* **INPUT RECORDS**
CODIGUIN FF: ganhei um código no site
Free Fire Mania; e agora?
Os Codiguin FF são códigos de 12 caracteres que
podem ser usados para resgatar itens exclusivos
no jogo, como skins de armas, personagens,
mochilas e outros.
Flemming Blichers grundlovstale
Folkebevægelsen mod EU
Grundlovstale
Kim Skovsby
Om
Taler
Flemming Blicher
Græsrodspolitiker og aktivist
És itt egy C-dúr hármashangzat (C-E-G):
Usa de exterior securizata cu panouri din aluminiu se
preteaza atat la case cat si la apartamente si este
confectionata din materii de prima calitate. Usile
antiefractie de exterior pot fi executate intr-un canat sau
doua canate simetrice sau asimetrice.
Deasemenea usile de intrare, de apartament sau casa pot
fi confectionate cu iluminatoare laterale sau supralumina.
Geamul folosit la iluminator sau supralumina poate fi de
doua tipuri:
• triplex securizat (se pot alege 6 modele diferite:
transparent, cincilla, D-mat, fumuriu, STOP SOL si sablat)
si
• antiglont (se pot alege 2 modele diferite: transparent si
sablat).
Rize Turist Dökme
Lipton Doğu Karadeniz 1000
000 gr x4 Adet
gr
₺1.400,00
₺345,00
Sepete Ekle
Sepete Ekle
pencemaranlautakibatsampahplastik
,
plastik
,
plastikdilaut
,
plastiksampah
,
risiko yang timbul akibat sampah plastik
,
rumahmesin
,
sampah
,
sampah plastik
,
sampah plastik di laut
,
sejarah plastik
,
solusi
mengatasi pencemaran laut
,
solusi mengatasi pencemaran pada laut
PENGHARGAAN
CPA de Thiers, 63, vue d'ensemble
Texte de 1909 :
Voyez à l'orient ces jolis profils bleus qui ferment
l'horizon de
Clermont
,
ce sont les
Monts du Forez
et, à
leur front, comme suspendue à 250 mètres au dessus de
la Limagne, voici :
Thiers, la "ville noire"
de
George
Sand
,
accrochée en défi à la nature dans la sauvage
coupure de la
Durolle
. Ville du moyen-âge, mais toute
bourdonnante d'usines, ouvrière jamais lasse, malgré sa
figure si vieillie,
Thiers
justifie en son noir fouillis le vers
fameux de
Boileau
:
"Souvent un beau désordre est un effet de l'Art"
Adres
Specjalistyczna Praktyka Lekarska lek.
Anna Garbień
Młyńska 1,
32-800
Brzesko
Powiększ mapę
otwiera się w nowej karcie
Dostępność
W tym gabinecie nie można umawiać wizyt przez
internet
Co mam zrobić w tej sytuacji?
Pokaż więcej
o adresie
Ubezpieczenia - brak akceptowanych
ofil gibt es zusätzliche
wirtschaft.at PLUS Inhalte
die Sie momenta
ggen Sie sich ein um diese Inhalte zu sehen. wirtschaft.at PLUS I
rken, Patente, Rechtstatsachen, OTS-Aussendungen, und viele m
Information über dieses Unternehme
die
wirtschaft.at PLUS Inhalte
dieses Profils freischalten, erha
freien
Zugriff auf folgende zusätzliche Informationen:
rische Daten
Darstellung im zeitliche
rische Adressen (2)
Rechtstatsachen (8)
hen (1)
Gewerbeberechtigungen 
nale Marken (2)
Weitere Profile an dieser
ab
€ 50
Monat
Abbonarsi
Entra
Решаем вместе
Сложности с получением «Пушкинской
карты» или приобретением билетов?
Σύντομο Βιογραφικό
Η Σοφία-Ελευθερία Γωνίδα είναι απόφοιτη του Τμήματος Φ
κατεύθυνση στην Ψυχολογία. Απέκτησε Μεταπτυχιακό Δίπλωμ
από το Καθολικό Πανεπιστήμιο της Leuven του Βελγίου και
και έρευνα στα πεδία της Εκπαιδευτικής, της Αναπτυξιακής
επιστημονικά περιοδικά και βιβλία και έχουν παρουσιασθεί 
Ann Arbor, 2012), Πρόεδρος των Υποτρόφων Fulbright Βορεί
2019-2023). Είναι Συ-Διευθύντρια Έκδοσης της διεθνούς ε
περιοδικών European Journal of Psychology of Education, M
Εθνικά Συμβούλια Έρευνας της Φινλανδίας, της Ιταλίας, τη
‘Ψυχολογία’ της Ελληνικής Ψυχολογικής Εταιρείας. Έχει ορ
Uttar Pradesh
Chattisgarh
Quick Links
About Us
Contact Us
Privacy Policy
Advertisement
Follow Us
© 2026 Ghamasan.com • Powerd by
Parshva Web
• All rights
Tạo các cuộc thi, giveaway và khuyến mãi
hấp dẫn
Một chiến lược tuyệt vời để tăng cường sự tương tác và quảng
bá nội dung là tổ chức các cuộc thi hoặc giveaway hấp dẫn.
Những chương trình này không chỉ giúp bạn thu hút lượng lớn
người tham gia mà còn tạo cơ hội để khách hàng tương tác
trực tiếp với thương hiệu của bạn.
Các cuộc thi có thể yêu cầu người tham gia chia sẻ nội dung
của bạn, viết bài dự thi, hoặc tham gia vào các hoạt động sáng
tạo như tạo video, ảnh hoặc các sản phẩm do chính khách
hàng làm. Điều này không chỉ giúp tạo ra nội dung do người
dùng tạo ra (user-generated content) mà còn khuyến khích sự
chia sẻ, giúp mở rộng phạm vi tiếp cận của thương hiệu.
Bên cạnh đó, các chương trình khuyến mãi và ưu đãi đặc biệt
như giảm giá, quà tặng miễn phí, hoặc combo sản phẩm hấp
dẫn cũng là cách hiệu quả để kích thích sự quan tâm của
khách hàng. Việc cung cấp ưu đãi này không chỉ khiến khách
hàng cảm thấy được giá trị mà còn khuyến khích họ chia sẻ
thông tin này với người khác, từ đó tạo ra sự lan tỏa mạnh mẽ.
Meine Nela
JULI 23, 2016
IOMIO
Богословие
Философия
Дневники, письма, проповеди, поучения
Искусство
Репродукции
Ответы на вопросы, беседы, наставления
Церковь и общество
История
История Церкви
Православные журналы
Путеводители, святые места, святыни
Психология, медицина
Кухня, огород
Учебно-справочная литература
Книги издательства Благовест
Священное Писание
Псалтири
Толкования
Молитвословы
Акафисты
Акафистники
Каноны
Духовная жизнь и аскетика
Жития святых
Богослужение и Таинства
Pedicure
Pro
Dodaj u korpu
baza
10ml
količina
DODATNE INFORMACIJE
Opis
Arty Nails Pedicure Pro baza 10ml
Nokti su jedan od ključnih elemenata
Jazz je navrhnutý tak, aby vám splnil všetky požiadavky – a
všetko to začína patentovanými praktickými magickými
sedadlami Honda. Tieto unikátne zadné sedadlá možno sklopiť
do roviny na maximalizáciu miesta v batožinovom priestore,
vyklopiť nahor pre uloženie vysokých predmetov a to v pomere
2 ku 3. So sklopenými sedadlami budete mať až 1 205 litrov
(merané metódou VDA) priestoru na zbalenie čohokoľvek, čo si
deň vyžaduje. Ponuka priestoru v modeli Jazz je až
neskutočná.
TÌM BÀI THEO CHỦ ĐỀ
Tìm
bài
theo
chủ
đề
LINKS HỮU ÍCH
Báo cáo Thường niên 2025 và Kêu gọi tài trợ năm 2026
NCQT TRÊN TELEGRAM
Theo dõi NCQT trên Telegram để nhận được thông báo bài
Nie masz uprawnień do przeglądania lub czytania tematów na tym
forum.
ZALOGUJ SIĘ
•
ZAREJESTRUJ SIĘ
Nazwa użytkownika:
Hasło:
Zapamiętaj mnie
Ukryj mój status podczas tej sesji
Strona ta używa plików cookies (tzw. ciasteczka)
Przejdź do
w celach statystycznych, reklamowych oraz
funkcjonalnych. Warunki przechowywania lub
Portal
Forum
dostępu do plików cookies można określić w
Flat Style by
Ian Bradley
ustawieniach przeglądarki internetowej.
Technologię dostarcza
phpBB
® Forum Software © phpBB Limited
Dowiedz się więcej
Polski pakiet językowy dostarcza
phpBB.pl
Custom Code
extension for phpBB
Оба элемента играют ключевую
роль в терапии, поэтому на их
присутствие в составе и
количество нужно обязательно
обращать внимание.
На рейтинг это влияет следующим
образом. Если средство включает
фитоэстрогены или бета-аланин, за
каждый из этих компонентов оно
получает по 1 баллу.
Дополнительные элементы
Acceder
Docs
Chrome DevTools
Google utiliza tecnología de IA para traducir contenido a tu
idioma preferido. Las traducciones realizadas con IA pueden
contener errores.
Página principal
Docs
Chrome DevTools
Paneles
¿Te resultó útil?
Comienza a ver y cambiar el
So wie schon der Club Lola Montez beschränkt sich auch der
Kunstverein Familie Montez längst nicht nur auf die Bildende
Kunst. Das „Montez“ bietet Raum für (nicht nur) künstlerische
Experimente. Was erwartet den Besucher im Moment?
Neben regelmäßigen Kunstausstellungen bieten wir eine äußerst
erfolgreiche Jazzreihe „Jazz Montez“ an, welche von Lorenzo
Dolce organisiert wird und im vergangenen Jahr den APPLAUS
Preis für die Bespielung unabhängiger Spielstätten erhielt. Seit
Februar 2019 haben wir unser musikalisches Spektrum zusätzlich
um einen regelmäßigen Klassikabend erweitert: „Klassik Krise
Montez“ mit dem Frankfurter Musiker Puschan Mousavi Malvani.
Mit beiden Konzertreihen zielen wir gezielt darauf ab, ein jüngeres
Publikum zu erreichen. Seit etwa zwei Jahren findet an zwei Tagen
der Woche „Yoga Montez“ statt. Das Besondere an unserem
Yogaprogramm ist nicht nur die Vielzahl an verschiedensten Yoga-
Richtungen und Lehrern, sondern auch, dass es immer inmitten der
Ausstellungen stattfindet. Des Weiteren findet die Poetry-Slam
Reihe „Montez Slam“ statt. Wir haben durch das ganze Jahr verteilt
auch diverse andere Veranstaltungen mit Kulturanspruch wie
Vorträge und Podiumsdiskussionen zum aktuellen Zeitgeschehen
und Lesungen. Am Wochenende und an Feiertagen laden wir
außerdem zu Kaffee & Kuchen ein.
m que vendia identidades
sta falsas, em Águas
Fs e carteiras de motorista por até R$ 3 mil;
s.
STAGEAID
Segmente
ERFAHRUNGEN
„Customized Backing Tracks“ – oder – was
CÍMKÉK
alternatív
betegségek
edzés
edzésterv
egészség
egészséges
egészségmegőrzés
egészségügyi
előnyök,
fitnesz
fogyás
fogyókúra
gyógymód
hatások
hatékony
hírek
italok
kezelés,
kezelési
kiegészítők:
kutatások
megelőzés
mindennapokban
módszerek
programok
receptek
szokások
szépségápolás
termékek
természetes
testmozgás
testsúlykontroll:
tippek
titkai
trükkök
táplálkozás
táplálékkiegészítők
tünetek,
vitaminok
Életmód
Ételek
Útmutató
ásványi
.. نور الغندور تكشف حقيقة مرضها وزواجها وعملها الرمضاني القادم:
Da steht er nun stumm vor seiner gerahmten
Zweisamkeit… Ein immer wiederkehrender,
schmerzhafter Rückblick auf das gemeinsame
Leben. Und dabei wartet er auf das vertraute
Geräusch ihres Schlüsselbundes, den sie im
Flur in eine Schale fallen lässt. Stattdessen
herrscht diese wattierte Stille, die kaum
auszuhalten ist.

* **WHAT TO WORK ON**
Report how many lines in the records contain the string "modele", giving only the number.

* **TASK RESULT**
2